*QUOTED PASSAGE:*
● ● ● ● ●
# Question miui



## Mesmerbelly (Jul 19, 2011)

How do you get the market to stop saying download requires wifi when my data works fine?


----------



## akellar (Jun 11, 2011)

Mesmerbelly said:


> How do you get the market to stop saying download requires wifi when my data works fine?


Turn off the traffic monitor


----------



## Mesmerbelly (Jul 19, 2011)

I deleted the app all together but no success any other reason


----------



## akellar (Jun 11, 2011)

Mesmerbelly said:


> I deleted the app all together but no success any other reason


That's the only reason I am aware of. Probably better off disabling it rather than deleting it.


----------



## Mesmerbelly (Jul 19, 2011)

How do u disable it


----------



## akellar (Jun 11, 2011)

Mesmerbelly said:


> How do u disable it


Open the app and turn it off. Make sure to turn off the firewall too.
● ● ● ● ●
*TASK DATA:*

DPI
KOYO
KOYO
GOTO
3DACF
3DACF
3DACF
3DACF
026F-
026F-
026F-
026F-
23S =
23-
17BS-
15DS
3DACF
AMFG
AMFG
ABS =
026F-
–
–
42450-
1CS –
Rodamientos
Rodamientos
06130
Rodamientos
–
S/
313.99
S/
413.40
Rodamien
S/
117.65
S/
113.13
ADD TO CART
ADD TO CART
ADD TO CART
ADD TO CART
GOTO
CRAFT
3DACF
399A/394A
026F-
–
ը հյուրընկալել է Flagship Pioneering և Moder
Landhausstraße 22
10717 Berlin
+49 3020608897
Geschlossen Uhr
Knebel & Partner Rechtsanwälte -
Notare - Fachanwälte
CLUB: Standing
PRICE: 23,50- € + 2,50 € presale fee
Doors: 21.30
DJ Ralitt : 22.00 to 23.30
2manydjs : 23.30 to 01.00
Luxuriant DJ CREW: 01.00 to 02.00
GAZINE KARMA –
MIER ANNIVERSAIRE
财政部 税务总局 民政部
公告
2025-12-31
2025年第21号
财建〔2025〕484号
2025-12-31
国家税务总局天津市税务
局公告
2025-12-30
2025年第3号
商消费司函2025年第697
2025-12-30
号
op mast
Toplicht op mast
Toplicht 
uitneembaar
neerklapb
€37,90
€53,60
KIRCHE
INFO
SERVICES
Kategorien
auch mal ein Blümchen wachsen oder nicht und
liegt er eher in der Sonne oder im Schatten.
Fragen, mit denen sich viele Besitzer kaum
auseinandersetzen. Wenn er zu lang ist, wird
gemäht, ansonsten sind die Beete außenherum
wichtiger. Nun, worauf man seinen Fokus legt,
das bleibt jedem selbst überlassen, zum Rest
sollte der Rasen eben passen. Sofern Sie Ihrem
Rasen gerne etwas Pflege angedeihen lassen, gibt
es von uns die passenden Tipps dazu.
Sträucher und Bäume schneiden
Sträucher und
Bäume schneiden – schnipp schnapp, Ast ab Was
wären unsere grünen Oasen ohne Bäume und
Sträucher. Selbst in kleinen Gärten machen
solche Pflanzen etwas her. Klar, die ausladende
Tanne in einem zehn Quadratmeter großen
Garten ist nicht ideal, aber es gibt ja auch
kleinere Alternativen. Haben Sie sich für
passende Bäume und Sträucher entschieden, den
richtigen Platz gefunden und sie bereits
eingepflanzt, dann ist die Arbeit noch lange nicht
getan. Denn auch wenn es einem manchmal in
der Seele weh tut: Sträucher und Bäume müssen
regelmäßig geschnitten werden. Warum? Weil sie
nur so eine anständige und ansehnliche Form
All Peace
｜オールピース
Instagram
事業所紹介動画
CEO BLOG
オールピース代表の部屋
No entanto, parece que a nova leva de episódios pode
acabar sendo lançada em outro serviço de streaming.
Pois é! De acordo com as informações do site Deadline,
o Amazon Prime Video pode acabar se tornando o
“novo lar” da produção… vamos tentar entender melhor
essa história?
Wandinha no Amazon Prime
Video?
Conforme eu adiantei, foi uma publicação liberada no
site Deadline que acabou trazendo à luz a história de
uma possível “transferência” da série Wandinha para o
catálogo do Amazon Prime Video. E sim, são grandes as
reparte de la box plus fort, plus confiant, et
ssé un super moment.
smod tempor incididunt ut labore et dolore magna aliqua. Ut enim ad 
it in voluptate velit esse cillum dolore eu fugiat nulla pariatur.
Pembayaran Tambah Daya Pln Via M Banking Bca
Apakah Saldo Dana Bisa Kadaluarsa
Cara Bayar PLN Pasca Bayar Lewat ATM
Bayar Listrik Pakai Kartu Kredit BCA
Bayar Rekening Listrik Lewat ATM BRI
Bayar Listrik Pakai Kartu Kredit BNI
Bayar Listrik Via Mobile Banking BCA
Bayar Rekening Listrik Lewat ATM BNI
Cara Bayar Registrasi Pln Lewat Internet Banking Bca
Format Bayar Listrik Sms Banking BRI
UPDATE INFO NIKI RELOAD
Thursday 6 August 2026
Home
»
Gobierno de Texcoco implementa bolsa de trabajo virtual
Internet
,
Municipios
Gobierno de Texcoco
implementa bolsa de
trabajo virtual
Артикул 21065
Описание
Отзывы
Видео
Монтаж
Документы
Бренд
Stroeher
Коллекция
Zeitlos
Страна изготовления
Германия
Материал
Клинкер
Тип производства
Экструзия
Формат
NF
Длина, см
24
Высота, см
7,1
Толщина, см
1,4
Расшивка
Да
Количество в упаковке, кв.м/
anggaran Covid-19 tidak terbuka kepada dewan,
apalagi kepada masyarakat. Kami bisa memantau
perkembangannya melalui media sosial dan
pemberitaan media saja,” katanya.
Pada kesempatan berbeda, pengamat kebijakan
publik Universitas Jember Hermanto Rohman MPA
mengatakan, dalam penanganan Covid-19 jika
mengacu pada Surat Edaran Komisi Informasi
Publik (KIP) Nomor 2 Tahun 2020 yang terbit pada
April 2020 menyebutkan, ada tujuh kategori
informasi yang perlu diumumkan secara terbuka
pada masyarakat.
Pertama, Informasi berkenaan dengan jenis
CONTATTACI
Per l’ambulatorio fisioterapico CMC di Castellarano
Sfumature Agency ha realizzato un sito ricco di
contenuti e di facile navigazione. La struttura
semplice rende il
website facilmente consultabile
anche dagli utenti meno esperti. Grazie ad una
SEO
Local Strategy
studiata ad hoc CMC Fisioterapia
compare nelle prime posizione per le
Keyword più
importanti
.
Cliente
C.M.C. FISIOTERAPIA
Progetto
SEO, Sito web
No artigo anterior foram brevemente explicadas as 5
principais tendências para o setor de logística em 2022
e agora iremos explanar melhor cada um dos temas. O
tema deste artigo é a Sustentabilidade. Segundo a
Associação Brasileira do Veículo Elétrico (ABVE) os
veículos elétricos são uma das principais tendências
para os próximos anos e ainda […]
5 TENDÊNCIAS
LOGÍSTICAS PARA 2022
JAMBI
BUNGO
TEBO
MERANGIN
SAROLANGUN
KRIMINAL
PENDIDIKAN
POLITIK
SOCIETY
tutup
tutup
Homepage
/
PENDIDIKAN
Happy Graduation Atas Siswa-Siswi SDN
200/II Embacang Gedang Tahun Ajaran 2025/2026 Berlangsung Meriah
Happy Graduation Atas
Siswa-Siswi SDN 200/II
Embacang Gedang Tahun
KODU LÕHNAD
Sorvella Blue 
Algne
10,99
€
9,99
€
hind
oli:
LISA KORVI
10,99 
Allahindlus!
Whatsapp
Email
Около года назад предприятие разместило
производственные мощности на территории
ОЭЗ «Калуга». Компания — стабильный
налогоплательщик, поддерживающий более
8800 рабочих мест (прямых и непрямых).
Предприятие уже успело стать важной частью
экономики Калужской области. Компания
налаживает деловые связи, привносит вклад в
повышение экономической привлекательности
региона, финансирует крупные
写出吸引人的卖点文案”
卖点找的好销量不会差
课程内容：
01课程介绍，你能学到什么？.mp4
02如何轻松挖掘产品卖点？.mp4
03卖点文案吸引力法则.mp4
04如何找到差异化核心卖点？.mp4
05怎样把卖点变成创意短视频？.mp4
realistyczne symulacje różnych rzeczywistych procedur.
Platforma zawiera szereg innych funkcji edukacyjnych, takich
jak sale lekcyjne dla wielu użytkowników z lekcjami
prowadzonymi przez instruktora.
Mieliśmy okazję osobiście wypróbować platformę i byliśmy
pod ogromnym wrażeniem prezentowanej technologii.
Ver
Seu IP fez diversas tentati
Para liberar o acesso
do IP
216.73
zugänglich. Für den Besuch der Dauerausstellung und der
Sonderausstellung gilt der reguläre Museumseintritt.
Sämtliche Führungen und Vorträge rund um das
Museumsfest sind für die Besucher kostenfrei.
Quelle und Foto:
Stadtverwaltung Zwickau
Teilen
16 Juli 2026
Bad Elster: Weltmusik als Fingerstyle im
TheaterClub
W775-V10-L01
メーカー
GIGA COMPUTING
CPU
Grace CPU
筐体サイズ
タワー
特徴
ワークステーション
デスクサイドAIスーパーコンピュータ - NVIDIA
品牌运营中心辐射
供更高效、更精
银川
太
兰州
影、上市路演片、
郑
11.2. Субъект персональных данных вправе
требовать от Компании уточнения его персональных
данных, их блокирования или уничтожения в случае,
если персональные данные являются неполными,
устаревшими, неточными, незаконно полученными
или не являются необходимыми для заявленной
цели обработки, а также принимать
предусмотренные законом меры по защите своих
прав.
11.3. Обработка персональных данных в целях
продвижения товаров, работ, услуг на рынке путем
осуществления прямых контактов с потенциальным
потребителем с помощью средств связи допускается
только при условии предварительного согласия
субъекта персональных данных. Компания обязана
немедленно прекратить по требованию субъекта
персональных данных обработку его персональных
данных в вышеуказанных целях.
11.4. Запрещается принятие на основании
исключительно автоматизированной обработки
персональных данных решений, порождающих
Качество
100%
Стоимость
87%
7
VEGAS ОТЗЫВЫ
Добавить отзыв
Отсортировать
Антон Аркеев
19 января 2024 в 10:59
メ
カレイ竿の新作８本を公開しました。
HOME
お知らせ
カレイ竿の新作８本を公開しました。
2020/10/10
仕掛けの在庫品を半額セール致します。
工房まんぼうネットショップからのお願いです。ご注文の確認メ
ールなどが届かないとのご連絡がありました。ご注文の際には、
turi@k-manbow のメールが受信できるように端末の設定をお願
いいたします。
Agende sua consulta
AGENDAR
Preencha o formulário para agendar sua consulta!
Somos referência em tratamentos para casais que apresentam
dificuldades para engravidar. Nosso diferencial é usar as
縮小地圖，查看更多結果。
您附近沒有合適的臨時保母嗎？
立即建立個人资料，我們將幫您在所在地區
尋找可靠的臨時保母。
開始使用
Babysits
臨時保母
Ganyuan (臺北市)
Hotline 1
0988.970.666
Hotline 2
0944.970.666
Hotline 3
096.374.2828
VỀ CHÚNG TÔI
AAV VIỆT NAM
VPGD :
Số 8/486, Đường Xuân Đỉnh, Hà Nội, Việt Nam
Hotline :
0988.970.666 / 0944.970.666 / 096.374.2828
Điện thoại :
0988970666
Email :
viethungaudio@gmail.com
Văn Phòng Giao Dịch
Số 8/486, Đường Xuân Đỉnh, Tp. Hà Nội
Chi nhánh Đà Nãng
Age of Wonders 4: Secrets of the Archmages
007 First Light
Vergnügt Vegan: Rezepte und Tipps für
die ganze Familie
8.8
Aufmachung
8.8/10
● ● ● ● ●
*TASK LIST:*
1. Render the records as a JSON list of strings, one string per line with blank lines omitted. Begin at the first line of the records and stop after the line containing "kleinere Alternativen. Haben Sie sich für".
2. Carry on the forum thread about the market insisting on wifi for downloads, starting after its final post.

*RESPONSES:*
1.
[
  "DPI",
  "KOYO",
  "KOYO",
  "GOTO",
  "3DACF",
  "3DACF",
  "3DACF",
  "3DACF",
  "026F-",
  "026F-",
  "026F-",
  "026F-",
  "23S =",
  "23-",
  "17BS-",
  "15DS",
  "3DACF",
  "AMFG",
  "AMFG",
  "ABS =",
  "026F-",
  "–",
  "–",
  "42450-",
  "1CS –",
  "Rodamientos",
  "Rodamientos",
  "06130",
  "Rodamientos",
  "–",
  "S/",
  "313.99",
  "S/",
  "413.40",
  "Rodamien",
  "S/",
  "117.65",
  "S/",
  "113.13",
  "ADD TO CART",
  "ADD TO CART",
  "ADD TO CART",
  "ADD TO CART",
  "GOTO",
  "CRAFT",
  "3DACF",
  "399A/394A",
  "026F-",
  "–",
  "ը հյուրընկալել է Flagship Pioneering և Moder",
  "Landhausstraße 22",
  "10717 Berlin",
  "+49 3020608897",
  "Geschlossen Uhr",
  "Knebel & Partner Rechtsanwälte -",
  "Notare - Fachanwälte",
  "CLUB: Standing",
  "PRICE: 23,50- € + 2,50 € presale fee",
  "Doors: 21.30",
  "DJ Ralitt : 22.00 to 23.30",
  "2manydjs : 23.30 to 01.00",
  "Luxuriant DJ CREW: 01.00 to 02.00",
  "GAZINE KARMA –",
  "MIER ANNIVERSAIRE",
  "财政部 税务总局 民政部",
  "公告",
  "2025-12-31",
  "2025年第21号",
  "财建〔2025〕484号",
  "2025-12-31",
  "国家税务总局天津市税务",
  "局公告",
  "2025-12-30",
  "2025年第3号",
  "商消费司函2025年第697",
  "2025-12-30",
  "号",
  "op mast",
  "Toplicht op mast",
  "Toplicht ",
  "uitneembaar",
  "neerklapb",
  "€37,90",
  "€53,60",
  "KIRCHE",
  "INFO",
  "SERVICES",
  "Kategorien",
  "auch mal ein Blümchen wachsen oder nicht und",
  "liegt er eher in der Sonne oder im Schatten.",
  "Fragen, mit denen sich viele Besitzer kaum",
  "auseinandersetzen. Wenn er zu lang ist, wird",
  "gemäht, ansonsten sind die Beete außenherum",
  "wichtiger. Nun, worauf man seinen Fokus legt,",
  "das bleibt jedem selbst überlassen, zum Rest",
  "sollte der Rasen eben passen. Sofern Sie Ihrem",
  "Rasen gerne etwas Pflege angedeihen lassen, gibt",
  "es von uns die passenden Tipps dazu.",
  "Sträucher und Bäume schneiden",
  "Sträucher und",
  "Bäume schneiden – schnipp schnapp, Ast ab Was",
  "wären unsere grünen Oasen ohne Bäume und",
  "Sträucher. Selbst in kleinen Gärten machen",
  "solche Pflanzen etwas her. Klar, die ausladende",
  "Tanne in einem zehn Quadratmeter großen",
  "Garten ist nicht ideal, aber es gibt ja auch",
  "kleinere Alternativen. Haben Sie sich für"
]

2.
----------



## Mesmerbelly (Jul 19, 2011)

No luck even after reboot ? Wtf


----------



## Mesmerbelly (Jul 19, 2011)

I even reflashed g apps


----------



## akellar (Jun 11, 2011)

Mesmerbelly said:


> I even reflashed g apps


First off, Gapps are included in MIUI so that wouldn't have any impact. Try wiping cache/dalvik and re-flashing the rom.


----------



## Mesmerbelly (Jul 19, 2011)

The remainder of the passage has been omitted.